Hi Airlift. I'm can't say for certain but I went to their website and gleamed this from the site:
Why should you care about this data? According the originator of the survey and past NAAIM President William Hepburn, “NAAIM advisors absolutely nailed the 2008 decline by steadily reducing equity allocations beginning in late 2007.” Hepburn goes on to note, “NAAIM members had an average equity exposure of only 19% from June 2008 through March 2009.”
The survey is now seven years old. Ned Davis Research notes that when the NAAIM Survey is above 73% (which occurs approximately 23% of the time), the S&P 500 has lost ground at an annualized rate of -3.8% per year. This is likely due to the fact that by the time the survey sports a high reading; most managers have already established long positions.

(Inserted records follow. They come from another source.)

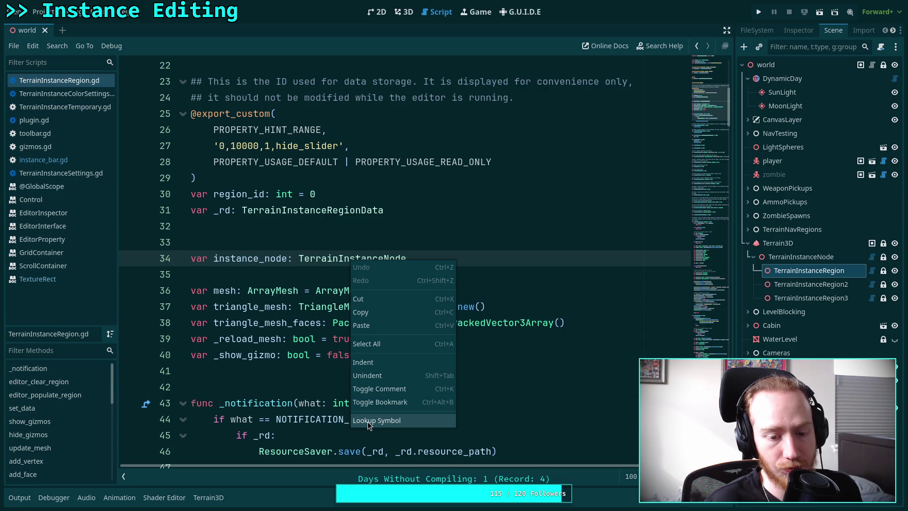
pyautogui.click(368, 420)
# Scroll TerrainInstanceNode.gd to get_instance_thumbnail at line 636 and view its properties
pyautogui.scroll(-2, 239, 348)
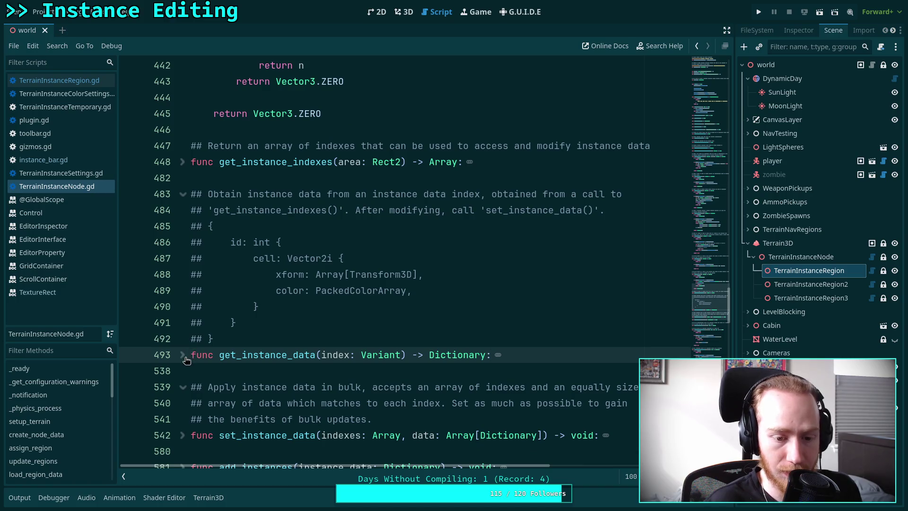
pyautogui.scroll(-6, 189, 348)
pyautogui.scroll(-8, 189, 331)
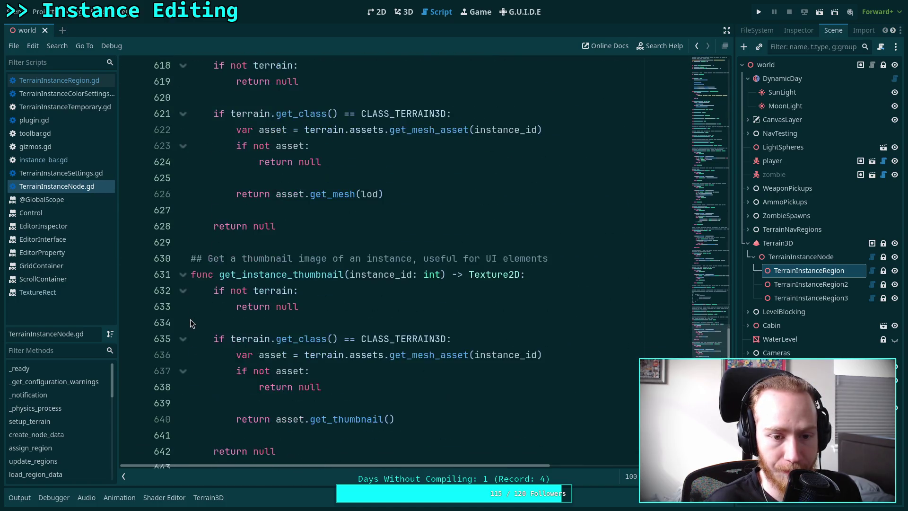
pyautogui.click(413, 210)
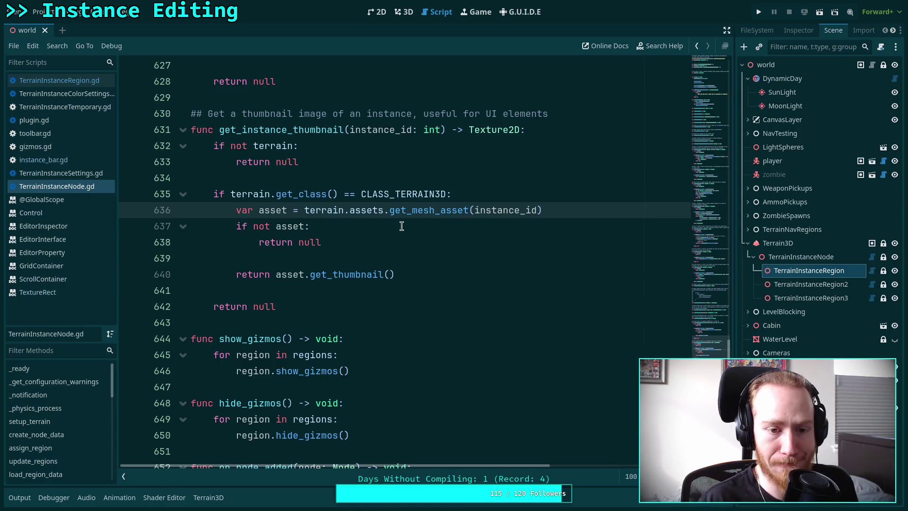
pyautogui.click(798, 30)
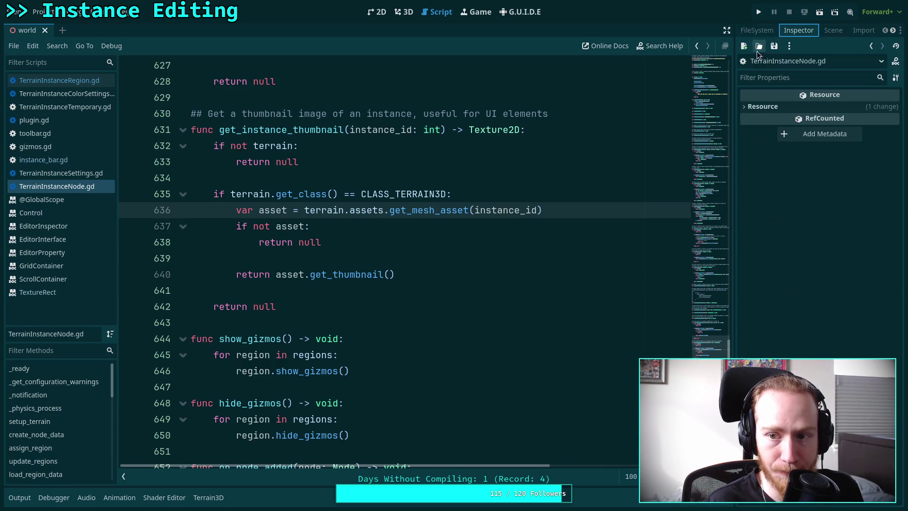
# Widen the FileSystem dock and open scene/plants/tree/tree_test.tscn
pyautogui.moveTo(735, 68); pyautogui.dragTo(701, 68)
pyautogui.click(723, 30)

When the survey reading is between 14% and 73%, the S&P has gained +1.9% per year (approximately 70% of the time). And when the survey reading is below 14% the S&P has gained at a rate of +40.0% (again, a low reading suggests that managers have already sold and likely have cash on hand ready to commit). This reading has only occurred 6% of the time.
- See more at:
NAAIM Exposure Index: Managers Adapt To Changing Environment | State of the Markets
Summary from what I read: If the survey is between 14 and 73%, the S&P gains at a marginal rate (70% chance); if less than 14%, the S&P gains at a much larger rate but market risk is higher (much smaller chance), and the lower the survey score the lower the equity positions held my money managers which has correlated with market downturns.